Oddly enough in 2010-11 the charity chosen by the Magna Carta Club was Gove's constituency party to whom it gave £10,000.
Why not, then, simply leave it to the Americans with their belief in paper documents and holding power to account, to pay the costs of putting up a memorial in Runnymede and express their appreciation for the way we secured for them at least a tradition of liberty?
It is a question that should be put especially to the Labour Party and the left. Once more the left is mobilising to oppose the capitalist policies of a Tory government, with a great rally promised for next Saturday. But its assumption still seems to be that the British State can be used to ensure equality and fairness and even democracy.
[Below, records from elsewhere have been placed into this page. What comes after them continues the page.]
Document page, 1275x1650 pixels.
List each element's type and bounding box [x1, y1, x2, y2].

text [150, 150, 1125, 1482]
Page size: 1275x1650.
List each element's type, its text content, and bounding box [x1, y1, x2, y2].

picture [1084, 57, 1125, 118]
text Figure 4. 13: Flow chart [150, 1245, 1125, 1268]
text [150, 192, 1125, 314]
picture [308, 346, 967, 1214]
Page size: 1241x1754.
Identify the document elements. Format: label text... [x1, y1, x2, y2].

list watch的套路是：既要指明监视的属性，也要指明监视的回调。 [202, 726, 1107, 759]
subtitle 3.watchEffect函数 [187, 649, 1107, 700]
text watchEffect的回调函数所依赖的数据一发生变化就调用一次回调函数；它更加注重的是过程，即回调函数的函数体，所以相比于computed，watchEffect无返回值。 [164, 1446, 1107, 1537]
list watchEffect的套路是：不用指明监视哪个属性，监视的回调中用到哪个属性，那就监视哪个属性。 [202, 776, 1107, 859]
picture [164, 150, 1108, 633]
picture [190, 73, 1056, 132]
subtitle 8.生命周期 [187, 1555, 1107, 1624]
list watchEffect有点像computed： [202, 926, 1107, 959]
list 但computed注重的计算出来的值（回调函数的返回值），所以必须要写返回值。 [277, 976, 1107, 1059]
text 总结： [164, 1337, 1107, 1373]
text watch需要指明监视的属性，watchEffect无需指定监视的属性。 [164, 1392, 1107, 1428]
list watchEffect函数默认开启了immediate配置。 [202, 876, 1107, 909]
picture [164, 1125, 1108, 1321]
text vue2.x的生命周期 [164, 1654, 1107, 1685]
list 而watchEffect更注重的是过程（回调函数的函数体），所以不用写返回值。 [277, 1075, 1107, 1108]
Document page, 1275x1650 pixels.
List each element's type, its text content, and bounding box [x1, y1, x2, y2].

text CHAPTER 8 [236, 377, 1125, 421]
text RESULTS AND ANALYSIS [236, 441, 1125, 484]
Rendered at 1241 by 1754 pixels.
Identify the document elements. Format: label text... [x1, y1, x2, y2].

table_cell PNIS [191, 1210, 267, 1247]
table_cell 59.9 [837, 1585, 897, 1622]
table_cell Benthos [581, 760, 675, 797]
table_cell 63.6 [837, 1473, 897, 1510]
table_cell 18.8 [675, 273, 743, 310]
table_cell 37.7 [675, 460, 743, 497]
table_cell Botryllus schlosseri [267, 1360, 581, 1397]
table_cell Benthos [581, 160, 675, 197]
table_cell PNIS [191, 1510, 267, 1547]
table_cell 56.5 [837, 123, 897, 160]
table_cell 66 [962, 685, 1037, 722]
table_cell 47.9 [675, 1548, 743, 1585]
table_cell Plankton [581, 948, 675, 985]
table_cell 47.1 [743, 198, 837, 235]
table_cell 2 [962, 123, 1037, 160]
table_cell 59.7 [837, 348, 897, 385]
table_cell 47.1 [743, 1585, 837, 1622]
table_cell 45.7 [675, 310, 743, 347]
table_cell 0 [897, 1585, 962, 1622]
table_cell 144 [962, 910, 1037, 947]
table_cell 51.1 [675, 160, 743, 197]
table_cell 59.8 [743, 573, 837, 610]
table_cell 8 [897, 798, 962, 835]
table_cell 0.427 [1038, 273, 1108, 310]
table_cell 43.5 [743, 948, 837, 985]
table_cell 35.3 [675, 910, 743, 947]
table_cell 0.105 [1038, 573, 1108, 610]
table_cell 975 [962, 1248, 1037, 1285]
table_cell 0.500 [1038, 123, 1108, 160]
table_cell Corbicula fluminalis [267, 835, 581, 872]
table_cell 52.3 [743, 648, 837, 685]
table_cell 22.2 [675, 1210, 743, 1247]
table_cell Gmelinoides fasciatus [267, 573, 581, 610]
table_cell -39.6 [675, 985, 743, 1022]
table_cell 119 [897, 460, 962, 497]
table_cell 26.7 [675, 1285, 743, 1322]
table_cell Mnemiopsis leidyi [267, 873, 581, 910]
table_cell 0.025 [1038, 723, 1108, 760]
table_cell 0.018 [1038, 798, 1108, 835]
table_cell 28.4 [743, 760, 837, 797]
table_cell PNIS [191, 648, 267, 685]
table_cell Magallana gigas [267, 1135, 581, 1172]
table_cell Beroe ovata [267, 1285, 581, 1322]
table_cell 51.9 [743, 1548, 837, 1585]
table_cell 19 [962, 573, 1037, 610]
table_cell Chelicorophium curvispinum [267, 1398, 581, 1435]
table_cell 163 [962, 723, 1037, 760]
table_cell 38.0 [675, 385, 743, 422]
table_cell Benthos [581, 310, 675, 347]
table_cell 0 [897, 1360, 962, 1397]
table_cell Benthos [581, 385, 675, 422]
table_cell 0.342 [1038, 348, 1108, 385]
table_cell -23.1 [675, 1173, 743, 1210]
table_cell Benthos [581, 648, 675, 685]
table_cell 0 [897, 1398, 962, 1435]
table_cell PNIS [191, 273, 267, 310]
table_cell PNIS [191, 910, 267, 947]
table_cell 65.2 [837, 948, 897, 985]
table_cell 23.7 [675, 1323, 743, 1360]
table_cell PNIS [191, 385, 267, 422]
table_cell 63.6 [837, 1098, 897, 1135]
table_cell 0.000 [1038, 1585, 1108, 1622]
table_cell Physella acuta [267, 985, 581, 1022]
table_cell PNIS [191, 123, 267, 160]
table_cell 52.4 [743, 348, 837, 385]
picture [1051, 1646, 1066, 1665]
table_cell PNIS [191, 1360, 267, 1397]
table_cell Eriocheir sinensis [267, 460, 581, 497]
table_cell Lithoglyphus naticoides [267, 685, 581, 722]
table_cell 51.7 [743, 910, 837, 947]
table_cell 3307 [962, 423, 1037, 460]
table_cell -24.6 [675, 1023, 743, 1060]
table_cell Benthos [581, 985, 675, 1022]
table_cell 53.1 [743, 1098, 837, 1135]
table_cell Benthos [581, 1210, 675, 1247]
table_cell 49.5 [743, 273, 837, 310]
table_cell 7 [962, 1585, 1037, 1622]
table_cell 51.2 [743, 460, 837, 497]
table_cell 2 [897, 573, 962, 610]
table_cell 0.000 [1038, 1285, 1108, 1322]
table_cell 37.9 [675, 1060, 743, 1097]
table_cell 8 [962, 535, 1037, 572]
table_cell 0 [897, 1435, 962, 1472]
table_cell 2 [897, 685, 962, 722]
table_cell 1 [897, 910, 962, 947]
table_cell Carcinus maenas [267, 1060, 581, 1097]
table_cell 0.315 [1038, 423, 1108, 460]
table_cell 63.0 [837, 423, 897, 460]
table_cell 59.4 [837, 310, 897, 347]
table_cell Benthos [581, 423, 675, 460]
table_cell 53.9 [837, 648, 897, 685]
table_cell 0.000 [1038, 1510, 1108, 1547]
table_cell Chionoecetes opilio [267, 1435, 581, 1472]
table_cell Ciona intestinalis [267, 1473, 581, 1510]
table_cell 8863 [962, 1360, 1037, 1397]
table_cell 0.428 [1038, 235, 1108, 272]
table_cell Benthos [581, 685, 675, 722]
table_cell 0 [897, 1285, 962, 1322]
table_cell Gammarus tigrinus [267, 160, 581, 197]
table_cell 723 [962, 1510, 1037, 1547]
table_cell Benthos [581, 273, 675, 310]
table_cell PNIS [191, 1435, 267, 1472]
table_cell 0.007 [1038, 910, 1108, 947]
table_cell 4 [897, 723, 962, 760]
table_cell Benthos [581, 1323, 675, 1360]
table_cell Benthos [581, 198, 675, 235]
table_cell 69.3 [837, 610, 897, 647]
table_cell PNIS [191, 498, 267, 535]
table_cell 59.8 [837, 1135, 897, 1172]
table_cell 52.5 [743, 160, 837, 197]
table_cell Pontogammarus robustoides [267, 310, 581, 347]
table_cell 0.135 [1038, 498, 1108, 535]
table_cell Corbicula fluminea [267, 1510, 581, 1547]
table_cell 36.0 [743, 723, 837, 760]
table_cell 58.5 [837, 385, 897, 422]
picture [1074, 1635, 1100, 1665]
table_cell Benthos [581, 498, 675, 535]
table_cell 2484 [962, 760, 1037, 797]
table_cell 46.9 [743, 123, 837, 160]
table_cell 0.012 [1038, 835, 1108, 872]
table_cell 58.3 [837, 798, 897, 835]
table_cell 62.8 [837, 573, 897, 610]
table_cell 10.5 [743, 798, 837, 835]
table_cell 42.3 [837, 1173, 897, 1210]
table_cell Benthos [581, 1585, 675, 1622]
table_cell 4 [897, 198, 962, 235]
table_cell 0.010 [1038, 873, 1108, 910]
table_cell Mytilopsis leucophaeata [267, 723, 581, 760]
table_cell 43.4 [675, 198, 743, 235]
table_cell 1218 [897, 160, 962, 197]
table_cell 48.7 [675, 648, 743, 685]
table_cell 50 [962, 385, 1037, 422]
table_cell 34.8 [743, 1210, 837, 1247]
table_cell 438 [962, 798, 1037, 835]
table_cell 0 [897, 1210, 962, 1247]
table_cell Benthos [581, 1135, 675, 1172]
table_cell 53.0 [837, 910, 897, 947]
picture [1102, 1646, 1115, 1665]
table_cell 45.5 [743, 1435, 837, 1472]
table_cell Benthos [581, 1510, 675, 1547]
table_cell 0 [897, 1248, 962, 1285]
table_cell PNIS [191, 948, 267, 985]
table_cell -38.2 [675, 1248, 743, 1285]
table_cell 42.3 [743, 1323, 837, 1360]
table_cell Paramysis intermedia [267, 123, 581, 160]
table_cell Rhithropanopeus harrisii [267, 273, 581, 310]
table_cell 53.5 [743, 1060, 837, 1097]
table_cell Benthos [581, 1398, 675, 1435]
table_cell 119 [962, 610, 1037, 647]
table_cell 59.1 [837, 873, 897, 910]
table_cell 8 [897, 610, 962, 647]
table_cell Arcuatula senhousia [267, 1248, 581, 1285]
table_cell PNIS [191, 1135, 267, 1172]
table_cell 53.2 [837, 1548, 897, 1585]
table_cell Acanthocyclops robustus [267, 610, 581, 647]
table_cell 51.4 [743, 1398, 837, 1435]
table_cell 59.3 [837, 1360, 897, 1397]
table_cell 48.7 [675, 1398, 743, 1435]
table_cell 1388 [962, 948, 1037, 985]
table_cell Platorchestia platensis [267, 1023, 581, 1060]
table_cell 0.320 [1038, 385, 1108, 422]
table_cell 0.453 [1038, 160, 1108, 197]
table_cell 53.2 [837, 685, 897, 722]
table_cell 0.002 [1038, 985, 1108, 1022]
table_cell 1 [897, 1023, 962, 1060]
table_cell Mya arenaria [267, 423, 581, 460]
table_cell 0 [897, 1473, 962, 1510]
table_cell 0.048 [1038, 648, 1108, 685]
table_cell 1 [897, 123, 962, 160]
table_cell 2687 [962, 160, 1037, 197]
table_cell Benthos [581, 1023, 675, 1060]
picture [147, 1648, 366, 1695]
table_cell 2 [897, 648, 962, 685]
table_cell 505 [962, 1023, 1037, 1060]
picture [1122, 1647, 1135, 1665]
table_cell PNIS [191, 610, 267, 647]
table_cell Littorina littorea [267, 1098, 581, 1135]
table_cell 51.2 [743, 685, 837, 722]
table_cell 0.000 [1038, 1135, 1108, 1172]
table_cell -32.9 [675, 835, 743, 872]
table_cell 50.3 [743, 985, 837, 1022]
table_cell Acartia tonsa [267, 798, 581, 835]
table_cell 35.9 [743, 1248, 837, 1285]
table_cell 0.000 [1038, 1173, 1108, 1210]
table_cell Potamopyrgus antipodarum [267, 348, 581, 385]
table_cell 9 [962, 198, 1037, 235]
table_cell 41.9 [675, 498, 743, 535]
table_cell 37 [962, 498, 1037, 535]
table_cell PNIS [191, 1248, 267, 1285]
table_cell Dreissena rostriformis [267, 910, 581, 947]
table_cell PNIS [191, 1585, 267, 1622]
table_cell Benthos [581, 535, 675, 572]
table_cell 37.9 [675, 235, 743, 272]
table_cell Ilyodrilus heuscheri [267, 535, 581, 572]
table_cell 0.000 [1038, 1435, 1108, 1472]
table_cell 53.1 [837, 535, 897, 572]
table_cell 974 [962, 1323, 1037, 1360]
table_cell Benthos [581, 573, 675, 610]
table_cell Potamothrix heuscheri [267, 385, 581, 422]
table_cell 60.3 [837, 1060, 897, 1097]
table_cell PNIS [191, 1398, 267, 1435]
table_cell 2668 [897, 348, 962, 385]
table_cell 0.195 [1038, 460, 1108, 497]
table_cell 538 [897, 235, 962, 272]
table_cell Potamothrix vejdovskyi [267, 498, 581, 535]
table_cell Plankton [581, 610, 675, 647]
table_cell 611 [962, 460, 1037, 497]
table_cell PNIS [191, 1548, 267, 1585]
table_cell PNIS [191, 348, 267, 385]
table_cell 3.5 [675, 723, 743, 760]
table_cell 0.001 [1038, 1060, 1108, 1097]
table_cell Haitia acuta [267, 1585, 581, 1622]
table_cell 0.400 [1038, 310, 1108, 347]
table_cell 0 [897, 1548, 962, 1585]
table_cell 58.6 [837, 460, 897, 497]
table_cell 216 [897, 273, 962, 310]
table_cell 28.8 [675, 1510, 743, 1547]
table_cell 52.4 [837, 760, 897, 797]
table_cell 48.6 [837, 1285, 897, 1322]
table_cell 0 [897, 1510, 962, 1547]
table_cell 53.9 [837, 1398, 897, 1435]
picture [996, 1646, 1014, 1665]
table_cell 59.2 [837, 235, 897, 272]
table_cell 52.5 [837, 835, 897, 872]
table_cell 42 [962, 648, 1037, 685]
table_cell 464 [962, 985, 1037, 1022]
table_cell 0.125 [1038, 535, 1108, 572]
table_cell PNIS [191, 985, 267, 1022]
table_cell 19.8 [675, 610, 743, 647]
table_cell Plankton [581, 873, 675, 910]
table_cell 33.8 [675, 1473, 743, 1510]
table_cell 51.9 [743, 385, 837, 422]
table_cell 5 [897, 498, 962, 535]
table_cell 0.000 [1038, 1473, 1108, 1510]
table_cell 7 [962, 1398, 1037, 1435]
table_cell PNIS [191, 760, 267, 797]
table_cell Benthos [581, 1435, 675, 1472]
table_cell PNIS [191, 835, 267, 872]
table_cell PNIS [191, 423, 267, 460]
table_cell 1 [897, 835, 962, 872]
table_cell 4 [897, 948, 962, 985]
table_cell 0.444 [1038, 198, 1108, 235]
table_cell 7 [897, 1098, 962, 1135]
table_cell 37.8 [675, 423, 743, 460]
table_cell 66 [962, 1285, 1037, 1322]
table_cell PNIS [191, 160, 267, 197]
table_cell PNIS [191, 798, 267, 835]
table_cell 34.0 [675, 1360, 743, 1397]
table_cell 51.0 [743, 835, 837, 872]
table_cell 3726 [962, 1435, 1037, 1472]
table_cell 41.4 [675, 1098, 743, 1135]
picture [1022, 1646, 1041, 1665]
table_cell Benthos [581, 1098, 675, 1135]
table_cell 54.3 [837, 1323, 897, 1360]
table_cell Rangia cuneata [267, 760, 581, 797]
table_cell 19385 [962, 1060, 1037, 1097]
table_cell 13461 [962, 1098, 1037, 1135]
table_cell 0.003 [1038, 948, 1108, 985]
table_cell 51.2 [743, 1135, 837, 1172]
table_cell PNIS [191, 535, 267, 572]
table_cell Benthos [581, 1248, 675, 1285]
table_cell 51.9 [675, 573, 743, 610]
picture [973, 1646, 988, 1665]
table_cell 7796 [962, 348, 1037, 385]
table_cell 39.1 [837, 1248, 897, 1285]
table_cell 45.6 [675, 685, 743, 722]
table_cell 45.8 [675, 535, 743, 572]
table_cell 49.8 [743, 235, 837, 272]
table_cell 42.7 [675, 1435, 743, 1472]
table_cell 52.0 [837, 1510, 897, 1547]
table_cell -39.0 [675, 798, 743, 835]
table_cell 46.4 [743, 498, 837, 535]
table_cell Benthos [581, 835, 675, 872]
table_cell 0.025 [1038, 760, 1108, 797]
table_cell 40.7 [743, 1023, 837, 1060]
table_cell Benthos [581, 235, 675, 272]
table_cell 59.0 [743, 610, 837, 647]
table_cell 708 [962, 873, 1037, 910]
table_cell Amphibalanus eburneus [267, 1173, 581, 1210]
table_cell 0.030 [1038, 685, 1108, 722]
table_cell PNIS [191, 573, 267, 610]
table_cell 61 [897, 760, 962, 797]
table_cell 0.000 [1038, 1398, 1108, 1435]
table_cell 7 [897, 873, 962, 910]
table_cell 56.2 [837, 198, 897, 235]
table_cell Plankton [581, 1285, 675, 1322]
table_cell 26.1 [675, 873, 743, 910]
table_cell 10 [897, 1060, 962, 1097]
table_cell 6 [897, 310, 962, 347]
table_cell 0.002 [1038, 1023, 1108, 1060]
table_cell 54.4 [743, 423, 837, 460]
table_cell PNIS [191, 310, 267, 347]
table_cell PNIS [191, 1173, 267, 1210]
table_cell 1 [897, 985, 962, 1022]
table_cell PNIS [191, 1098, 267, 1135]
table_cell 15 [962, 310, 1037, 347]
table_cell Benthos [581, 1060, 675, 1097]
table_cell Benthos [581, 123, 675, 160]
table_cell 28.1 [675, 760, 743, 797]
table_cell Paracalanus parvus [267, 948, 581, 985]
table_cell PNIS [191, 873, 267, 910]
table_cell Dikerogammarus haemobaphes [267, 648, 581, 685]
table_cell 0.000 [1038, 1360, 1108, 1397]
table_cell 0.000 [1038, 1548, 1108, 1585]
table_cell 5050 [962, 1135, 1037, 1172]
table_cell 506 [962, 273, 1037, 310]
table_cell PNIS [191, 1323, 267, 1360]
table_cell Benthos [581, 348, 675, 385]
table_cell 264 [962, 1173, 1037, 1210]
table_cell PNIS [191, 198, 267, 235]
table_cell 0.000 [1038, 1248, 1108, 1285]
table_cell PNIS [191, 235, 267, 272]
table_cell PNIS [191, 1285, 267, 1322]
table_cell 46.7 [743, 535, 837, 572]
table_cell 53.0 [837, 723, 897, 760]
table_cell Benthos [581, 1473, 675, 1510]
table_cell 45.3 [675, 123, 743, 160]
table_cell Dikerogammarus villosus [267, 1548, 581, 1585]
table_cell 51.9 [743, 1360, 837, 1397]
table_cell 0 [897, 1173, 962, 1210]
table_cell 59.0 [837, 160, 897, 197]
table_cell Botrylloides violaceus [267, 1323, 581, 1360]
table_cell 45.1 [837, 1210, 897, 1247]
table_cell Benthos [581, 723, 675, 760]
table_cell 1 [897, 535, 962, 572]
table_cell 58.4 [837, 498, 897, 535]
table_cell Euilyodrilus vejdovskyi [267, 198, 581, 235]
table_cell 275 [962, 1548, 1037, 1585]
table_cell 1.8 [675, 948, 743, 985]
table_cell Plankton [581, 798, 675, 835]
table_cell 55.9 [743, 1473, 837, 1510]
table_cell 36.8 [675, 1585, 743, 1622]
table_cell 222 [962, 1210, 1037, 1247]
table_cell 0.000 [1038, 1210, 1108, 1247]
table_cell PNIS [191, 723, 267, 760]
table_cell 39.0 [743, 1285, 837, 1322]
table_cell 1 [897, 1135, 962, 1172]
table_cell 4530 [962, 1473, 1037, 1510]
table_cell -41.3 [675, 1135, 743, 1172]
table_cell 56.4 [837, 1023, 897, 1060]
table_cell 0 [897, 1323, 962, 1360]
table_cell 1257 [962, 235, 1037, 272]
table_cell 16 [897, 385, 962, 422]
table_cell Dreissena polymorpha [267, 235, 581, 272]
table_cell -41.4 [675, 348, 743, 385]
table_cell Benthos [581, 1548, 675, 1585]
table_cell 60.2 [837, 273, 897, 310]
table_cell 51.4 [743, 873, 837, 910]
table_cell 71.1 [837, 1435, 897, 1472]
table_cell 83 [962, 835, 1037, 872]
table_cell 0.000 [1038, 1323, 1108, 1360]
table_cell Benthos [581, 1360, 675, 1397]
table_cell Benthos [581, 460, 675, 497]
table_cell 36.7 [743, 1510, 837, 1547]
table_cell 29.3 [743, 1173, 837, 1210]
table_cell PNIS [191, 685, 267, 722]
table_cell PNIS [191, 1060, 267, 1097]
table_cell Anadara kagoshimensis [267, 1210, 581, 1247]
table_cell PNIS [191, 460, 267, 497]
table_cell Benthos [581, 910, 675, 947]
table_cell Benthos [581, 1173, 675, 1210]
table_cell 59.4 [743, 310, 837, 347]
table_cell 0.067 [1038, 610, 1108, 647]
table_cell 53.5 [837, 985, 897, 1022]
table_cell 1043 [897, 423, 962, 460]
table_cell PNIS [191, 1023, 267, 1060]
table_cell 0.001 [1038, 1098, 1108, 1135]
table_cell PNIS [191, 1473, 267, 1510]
The opposite is the case. As well as demanding different policies from the parties at Westminster we the people should occupy Runnymede. The meaning of the encounter with King John that we should celebrate is clear enough. Eight hundred years of rule by barons is more than enough. It is time for us to enjoy the four principles implicit in the Greater and Forest Charters that were initially set out by the Thames:
- A democratic constitution that holds all power and authority to account
- The entrenchment of our liberties and freedom from all arbitrary power and the right to justice for all
- A parliament for England that can freely be part of a federal Britain and a European Union if the English so choose
- The protection and enhancement of our countryside, our cities, our education, our health service, our main broadcaster and our internet, as shared commons
This is a draft of a contribution to be given at the Magna Carta Day Debate held by Our Democratic Heritage at SOAS, Thornhaugh St, London, 1pm to 3pm, Saturday 15 June 2013.